This mystery is that through the gospel the Gentiles are heirs together with Israel, members together of one body, and sharers together in the promise in Christ Jesus. –Ephesians 3:6
I was reading this morning in the book of Ephesians, and something stood out to me that I’ve never noticed before.
Paul was a single man, and Paul really, really appreciates marriage. And our churches need to notice constantly both of these things.
For the longest time we’ve mis-read Paul. We’ve thought that Paul was trying to get all the churches that he planted to think that the Jewish law was a bad thing. We got this idea from Martin Luther, that the Law was a burden that was given to break the Israelites into realizing that they can’t keep all of those rules.
But that’s not true at all.
Remember that God gave the Israelites the Torah after He gave them Himself. They had just come out of centuries of slavery in Egypt, and they don’t know how to live. You don’t want to just drop off a bunch of slaves into a foreign country and let them figure out how to live on their own. That’s how we got Australia.
See Paul is a good Jewish Rabbi who knows that the law was a gift from God, so why does Paul talk so much about Jewish regulations in his letters? Because Paul is trying to create communities that transcend Jewish and Gentile labels.
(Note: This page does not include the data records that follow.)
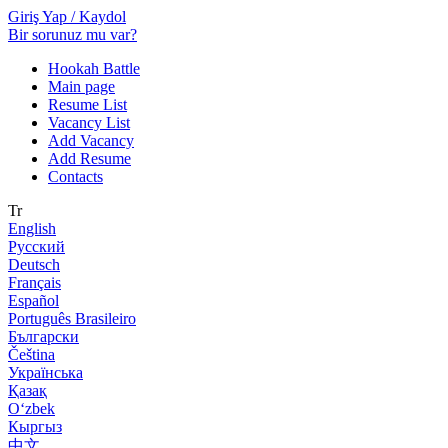
Giriş Yap / Kaydol
Bir sorunuz mu var?
Hookah Battle
Main page
Resume List
Vacancy List
Add Vacancy
Add Resume
Contacts
Tr
English
Русский
Deutsch
Français
Español
Português Brasileiro
Български
Čeština
Українська
Қазақ
Оʻzbek
Кыргыз
中文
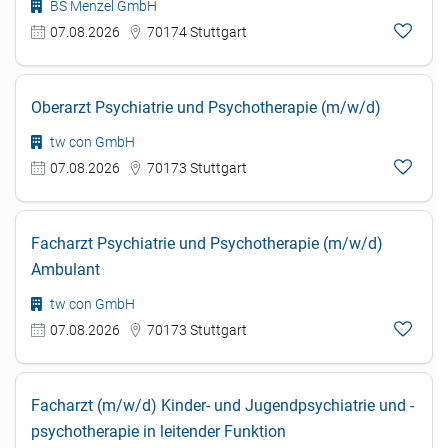
BS Menzel GmbH
07.08.2026
70174 Stuttgart
Oberarzt Psychiatrie und Psychotherapie (m/w/d)
tw con GmbH
07.08.2026
70173 Stuttgart
Facharzt Psychiatrie und Psychotherapie (m/w/d)
Ambulant
tw con GmbH
07.08.2026
70173 Stuttgart
Facharzt (m/w/d) Kinder- und Jugendpsychiatrie und -
psychotherapie in leitender Funktion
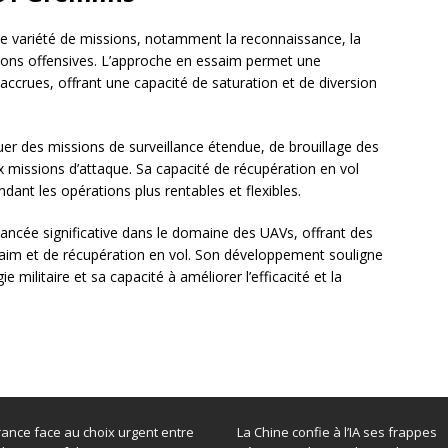
e variété de missions, notamment la reconnaissance, la
tions offensives. L’approche en essaim permet une
 accrues, offrant une capacité de saturation et de diversion
uer des missions de surveillance étendue, de brouillage des
missions d’attaque. Sa capacité de récupération en vol
endant les opérations plus rentables et flexibles.
ancée significative dans le domaine des UAVs, offrant des
aim et de récupération en vol. Son développement souligne
e militaire et sa capacité à améliorer l’efficacité et la
rance face au choix urgent entre
La Chine confie à l’IA ses frappes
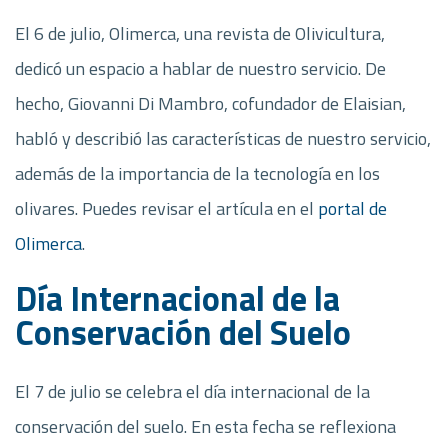
El 6 de julio, Olimerca, una revista de Olivicultura,
dedicó un espacio a hablar de nuestro servicio. De
hecho, Giovanni Di Mambro, cofundador de Elaisian,
habló y describió las características de nuestro servicio,
además de la importancia de la tecnología en los
olivares. Puedes revisar el artícula en el
portal de
Olimerca
.
Día Internacional de la
Conservación del Suelo
El 7 de julio se celebra el día internacional de la
conservación del suelo. En esta fecha se reflexiona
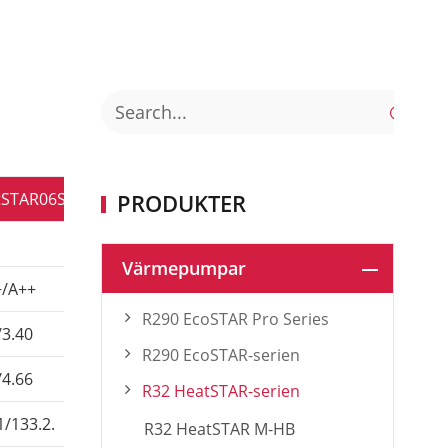

STAR06S-AIO
PRODUKTER
HeatSTAR09S-AIO
HeatSTAR12S-AIO
Värmepumpar
+/A++
A+++/A++
A+++/A++
R290 EcoSTAR Pro Series
/3.40
4.61/3.32
4.60/3.36.
R290 EcoSTAR-serien
/4.66
6.39/5.97
8,79/7,07
R32 HeatSTAR-serien
1/133.2.
181.3/129,6
181.2/131.5
R32 HeatSTAR M-HB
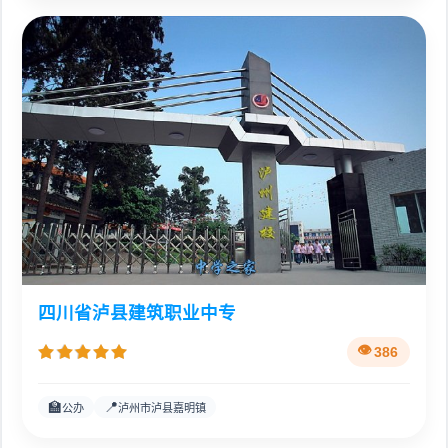
四川省泸县建筑职业中专
386
🏫
📍
公办
泸州市泸县嘉明镇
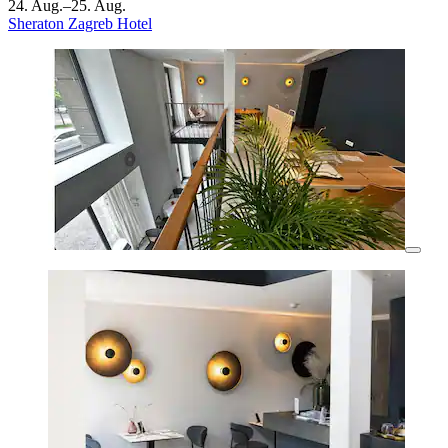
24. Aug.–25. Aug.
Sheraton Zagreb Hotel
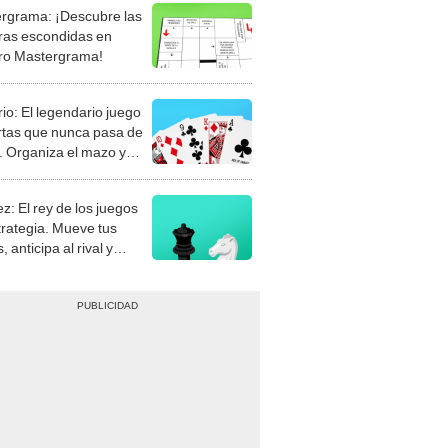
rgrama: ¡Descubre las
ras escondidas en
ro Mastergrama!
rio: El legendario juego
rtas que nunca pasa de
 Organiza el mazo y
stra tu habilidad.
z: El rey de los juegos
trategia. Mueve tus
, anticipa al rival y
gue el jaque mate.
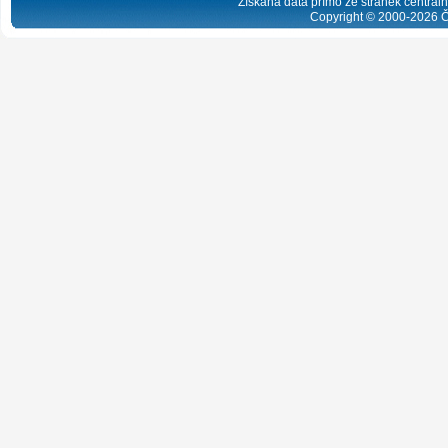
Získaná data přímo ze stránek centrální
Copyright © 2000-
2026
Č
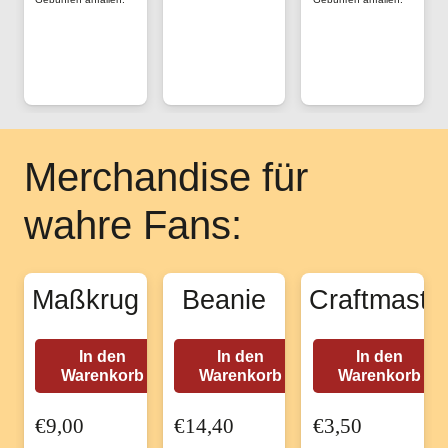
Produktseite
der
gewählt
Produktseite
werden
gewählt
werden
Merchandise für
wahre Fans:
Maßkrug
Beanie
Craftmaste
In den
In den
In den
Warenkorb
Warenkorb
Warenkorb
€
9,00
€
14,40
€
3,50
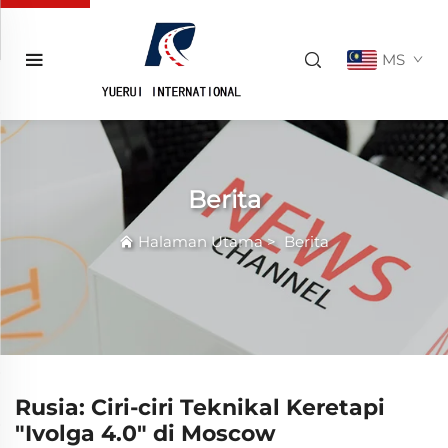
MS
Berita
Halaman Utama
>
Berita
Rusia: Ciri-ciri Teknikal Keretapi
"Ivolga 4.0" di Moscow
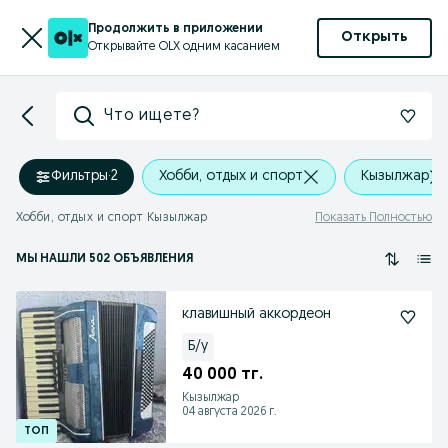
Продолжить в приложении
Открыть
Открывайте OLX одним касанием
Что ищете?
Фильтры
·
2
Хобби, отдых и спорт
Кызылжар
Хобби, отдых и спорт Кызылжар
Показать Полностью
МЫ НАШЛИ 502 ОБЪЯВЛЕНИЯ
клавишный аккордеон
Б/у
40 000 тг.
Кызылжар
04 августа 2026 г.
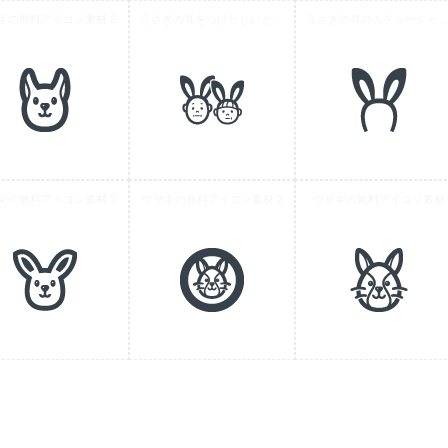
ギの無料アイコン素材 2
うさぎの耳をつけたじいとばばさんの無料アイコン
うさぎの耳のカチューシャアイ
ギの無料アイコン素材 3
ウサギの無料アイコン素材 2
ウサギの無料アイコン素材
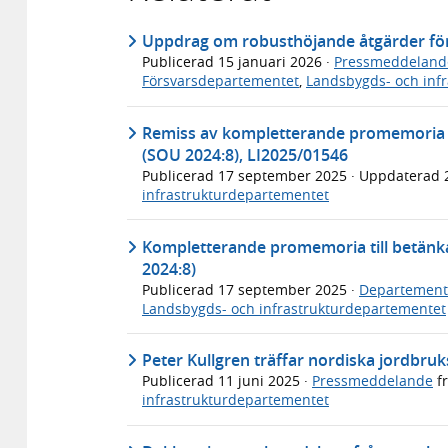
Uppdrag om robusthöjande åtgärder för 
Publicerad
15 januari 2026
·
Pressmeddeland
Försvarsdepartementet
,
Landsbygds- och inf
Remiss av kompletterande promemoria t
(SOU 2024:8), LI2025/01546
Publicerad
17 september 2025
· Uppdaterad
infrastrukturdepartementet
Kompletterande promemoria till betänk
2024:8)
Publicerad
17 september 2025
·
Departement
Landsbygds- och infrastrukturdepartementet
Peter Kullgren träffar nordiska jordbruk
Publicerad
11 juni 2025
·
Pressmeddelande
f
infrastrukturdepartementet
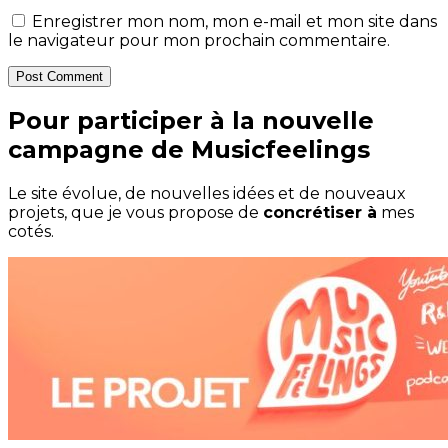
Enregistrer mon nom, mon e-mail et mon site dans
le navigateur pour mon prochain commentaire.
Post Comment
Pour participer à la nouvelle
campagne de Musicfeelings
Le site évolue, de nouvelles idées et de nouveaux
projets, que je vous propose de
concrétiser à
mes
cotés.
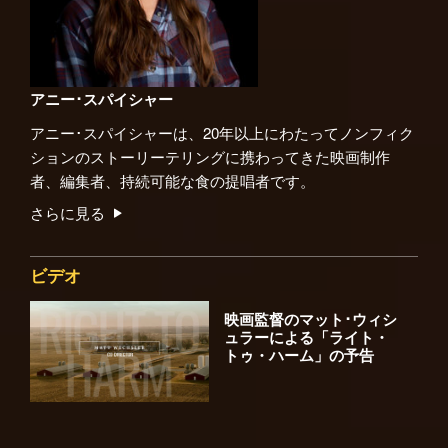
アニー･スパイシャー
アニー･スパイシャーは、20年以上にわたってノンフィク
ションのストーリーテリングに携わってきた映画制作
者、編集者、持続可能な食の提唱者です。
さらに見る
ビデオ
映画監督のマット･ウィシ
ュラーによる「ライト・
トゥ・ハーム」の予告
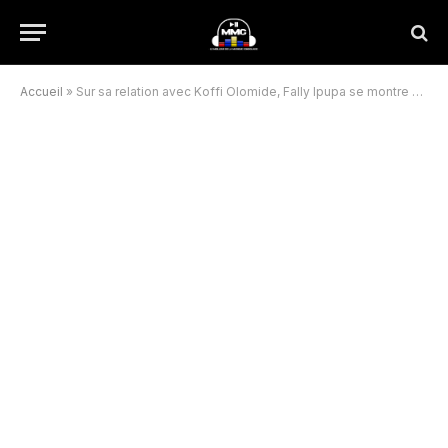
Accueil
»
Sur sa relation avec Koffi Olomide, Fally Ipupa se montre mystérieux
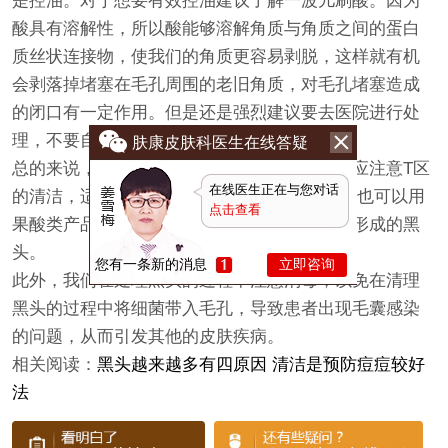
是控油。对于想要有效控油建议了解一波儿刷酸。因为
酸具有溶解性，所以酸能够溶解角质与角质之间的蛋白
质丝状连接物，使我们的角质更容易剥脱，这样就有机
会剥落掉堵塞在毛孔周围的老旧角质，对毛孔堵塞造成
的闭口有一定作用。但是还是强烈建议要去医院进行处
理，不要自行解决哟。
肤康皮肤科医生在线答疑
总的来说，对于脸上有黑头的小伙伴来说平时应注意T区
在线医生正在与您对话
的清洁，适当使用洁面仪等产品，或者洗脸巾;也可以用
点击查看
果酸类产品、果酸面膜等，可以帮助去除已经形成的黑
头。
您有一条新的消息
立即咨询
此外，我们在处理黑头的过程中注意消毒，以免在清理
黑头的过程中将细菌带入毛孔，导致患者出现毛囊感染
的问题，从而引发其他的皮肤疾病。
相关阅读：
黑头越来越多有四原因 清洁是预防痘痘较好
法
He’s trying to create church.
See back in the day, one of the main indicators of a ruler’s power was His ability to create unity in diverse places. This was one of the ways that Caesar “proved” he was Lord. By being able to bring peace, or the Pax Ramona (Peace of Rome) to the world. But the way Rome brought peace was not by forcing unity at the end of a sword.
And Paul is trying to create unity at the foot of the cross.
A Unity Movement
This is what Paul’s ultimate ministry is about. Creating communities of people who have different backgrounds, genders, races, and perspectives but who all can come together to worship the God of Jesus.
And it’s interesting that Paul uses the word “Mystery” to describe this.
Go back and look at Ephesians 1:9, and then go read Paul unpack this idea in Ephesians 2:11-17. The whole goal is to reconcile very different people groups in the name of Jesus for the glory of God. And the way Paul has to do this, is by stripping these different clichés of their ways they used to separate and justify themselves.
See back in that day, people used to try to one-up each other. So people would come to church thinking that there was the “enlightened” and the “primitive-minded” or the “rich” and the “lazy” or the “poor” and the “greedy” or the “religious” and the “Spirit-Filled” or the “intelligent, thoughtful person” and the “charismatic” The single, the single again, and the married…the Jew and the Gentile.
I know it’s hard to imagine, but that was the kind of church Paul was addressing.
That’s the mystery. That somehow people could get over defining themselves over and against another group, and how they were better than someone else, and just define themselves as people who were united and loved by God.
So over and over again in Ephesians, Paul refers to this as a Mystery.
And then He gets to marriage.
And we love to focus on the part of Ephesians 5 that talks about power and submission. We’ve even created camps about who takes what position and how wrong “they” are and how right “we” are.
But that goes against the very spirit of the marriages that Paul is talking about, because it goes against the mystery of the Gospel.
In Ephesians 5, Paul actually calls marriage a profound mystery. In the Greek, he says this is a Mega-Mysterion. It’s something that is hard to explain, even harder to live, but easy to understand when you see it.
Because when a Christian marriage is on, when he’s giving himself fully to her, and she’s giving herself fully to him…they aren’t trying to define themselves as better than the other, or justify their own behavior, they are trying to, in spite all of their differences, reconcile together for the sake of the Gospel.
I don’t know about you, but I’ve seen this time and time again. I’ve preached so many funerals where the husband or wife was saying goodbye to their spouse, and the whole church was moved. I’ve seen what can only be described as a tangible change in the atmosphere when the church gathers to mourn a spouse losing another spouse, and celebrate their faithfulness to one another. There is a holiness that is hard to put into words. It’s is a mystery.
Because there is something so powerful about a marriage that has gone the distance. But it’s more than some kind of Nicolas Sparks romance, according to Paul it is a glimpse of the Gospel.
In a marriage, we are forced to reconcile what previously had been separated.
And this is why I believe marriages in the American church matter for the single person, and the divorced person. Because marriages are a way God reminds his people of the kind of community He is creating. And in this community, you aren’t better than someone else because you aren’t divorced, and you aren’t better than someone else because you happened to get married. You are all being reconciled to the same God, and so we each have to make room for one another.
This is why Paul ends his letter to the Ephesians by saying this:
Pray also for me, that whenever I speak, words may be given me so that I will fearlessly make known the mystery of the gospel, for which I am an ambassador in chains.
What Paul is doing in his chains, he thinks Christian couples are doing in their marriages.
Paul, a single man, appreciates marriage as a symbol of the way to unify everyone.
Divorced people, single people, married people, rich people, poor people, tall people and smart people. Now all people can come together because of the Gospel.